For business leaders, performance gains are only useful if they are not accompanied by uncontrollable costs. Hsu points out that models trained in SRL are more efficient in their reasoning. "The gains come from better quality and structure of reasoning, not from verbosity," he said. "In terms of efficiency, models trained by SRL are roughly comparable to the base model in terms of token usage… even though SRL is not designed to reduce inference cost, it achieves better reasoning performance without increasing it."
For the mathematics tests, the team refined Qwen2.5-7B-Instruct on a dataset of 1,000 difficult math questions. They compared its performance to that of models trained with SFT and RLVR (using the GRPO algorithm common in models like DeepSeek-R1) on four competition-level math tests. The model trained by SRL achieved a substantial average improvement of 3.0% in performance compared to other methods.
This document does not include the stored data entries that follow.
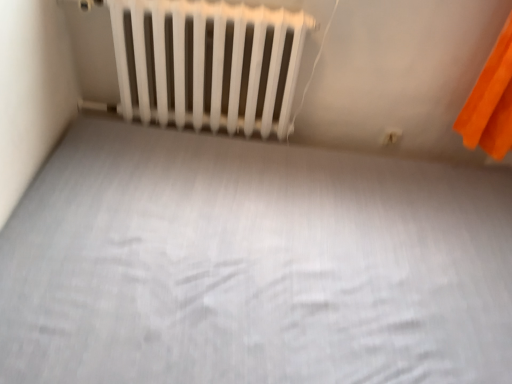
Question: Is white matte bed frame at center aimed at white plastic electric outlet at upper right?

Choices:
 (A) yes
 (B) no

Answer: (B)

Question: Does white matte bed frame at center have a lesser width compared to white plastic electric outlet at upper right?

Choices:
 (A) no
 (B) yes

Answer: (A)

Question: Can you confirm if white matte bed frame at center is wider than white plastic electric outlet at upper right?

Choices:
 (A) no
 (B) yes

Answer: (B)

Question: From the image's perspective, is white matte bed frame at center located beneath white plastic electric outlet at upper right?

Choices:
 (A) yes
 (B) no

Answer: (A)

Question: Is white matte bed frame at center at the left side of white plastic electric outlet at upper right?

Choices:
 (A) no
 (B) yes

Answer: (B)

Question: Does white matte bed frame at center contain white plastic electric outlet at upper right?

Choices:
 (A) no
 (B) yes

Answer: (A)

Question: From the image's perspective, is white matte radiator at upper center over white matte bed frame at center?

Choices:
 (A) yes
 (B) no

Answer: (A)

Question: From the image's perspective, would you say white matte radiator at upper center is shown under white matte bed frame at center?

Choices:
 (A) yes
 (B) no

Answer: (B)

Question: Considering the relative sizes of white matte radiator at upper center and white matte bed frame at center in the image provided, is white matte radiator at upper center shorter than white matte bed frame at center?

Choices:
 (A) yes
 (B) no

Answer: (B)

Question: Is white matte radiator at upper center next to white matte bed frame at center?

Choices:
 (A) no
 (B) yes

Answer: (A)

Question: Can you confirm if white matte radiator at upper center is wider than white matte bed frame at center?

Choices:
 (A) yes
 (B) no

Answer: (B)

Question: Does white matte radiator at upper center turn towards white matte bed frame at center?

Choices:
 (A) yes
 (B) no

Answer: (A)

Question: Is white plastic electric outlet at upper right facing away from white matte bed frame at center?

Choices:
 (A) yes
 (B) no

Answer: (B)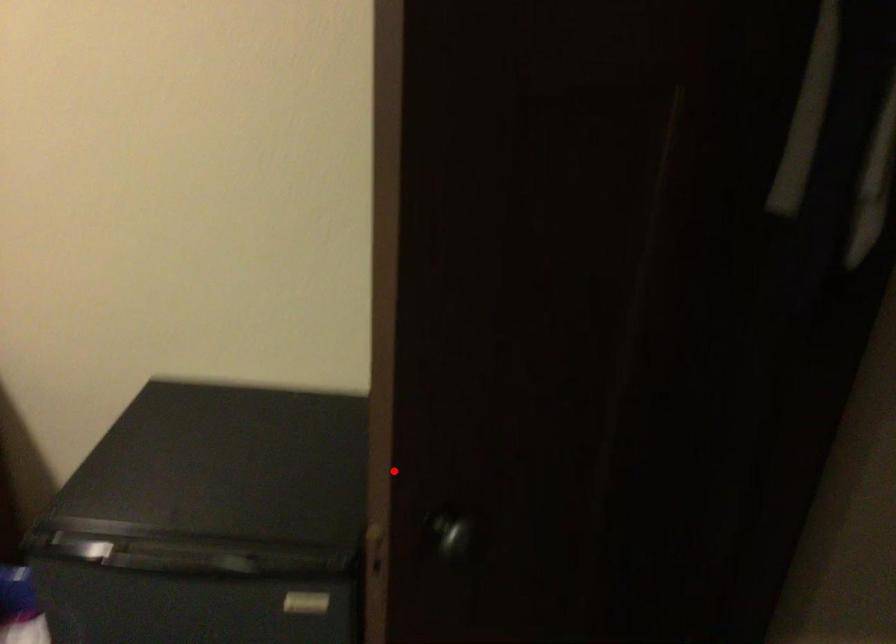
The team expanded SRL into agentic software engineering, a critical area for enterprise automation. They trained a model specialized in coding, Qwen2.5-Coder-7B-Instructon 5,000 expert trajectories of agents interacting with a coding environment. The SRL trained model was compared to the original baseline model and SWE-Gym-7B, a strong baseline refined with SFT. SRL achieved a task solution rate of 14.8%, which represents a relative improvement of 74% over the SFT-based model. This shows the ability of SRL to train more competent AI agents for complex, real-world programming tasks.
A new standard for high-stakes AI?
The paper’s most striking results came from combining methods: first, using SRL to teach fundamental reasoning, and then using RLVR to refine this skill. In their experiments, when the researchers used SRL as pre-training and applied RLVR as post-training, they observed an average increase of 3.7%, demonstrating a powerful program learning strategy.
This raises the question of whether this could become a new model for building specialized AI.
"We consider the SRL as a solid foundation," Hsu said. "In a sense, SRL provides a curriculum – instructional models for thinking and acting step by step – before refining those behaviors with results-based reinforcement learning. This SRL-driven approach not only stabilizes the later stage of RL, but also makes the reasoning more interpretable and generalizable, which is essential for high-stakes applications."
Looking ahead, Hsu acknowledges that scaling this pipeline still faces challenges, particularly the high cost and complexity of end-to-end RLVR for agentic tasks. He is nevertheless optimistic about the path forward. "Although high-quality expert courses remain important," he concluded, "we believe the next big step will come from automating their generation and filtering, leveraging strong teacher models or even self-improving student models to bootstrap new data."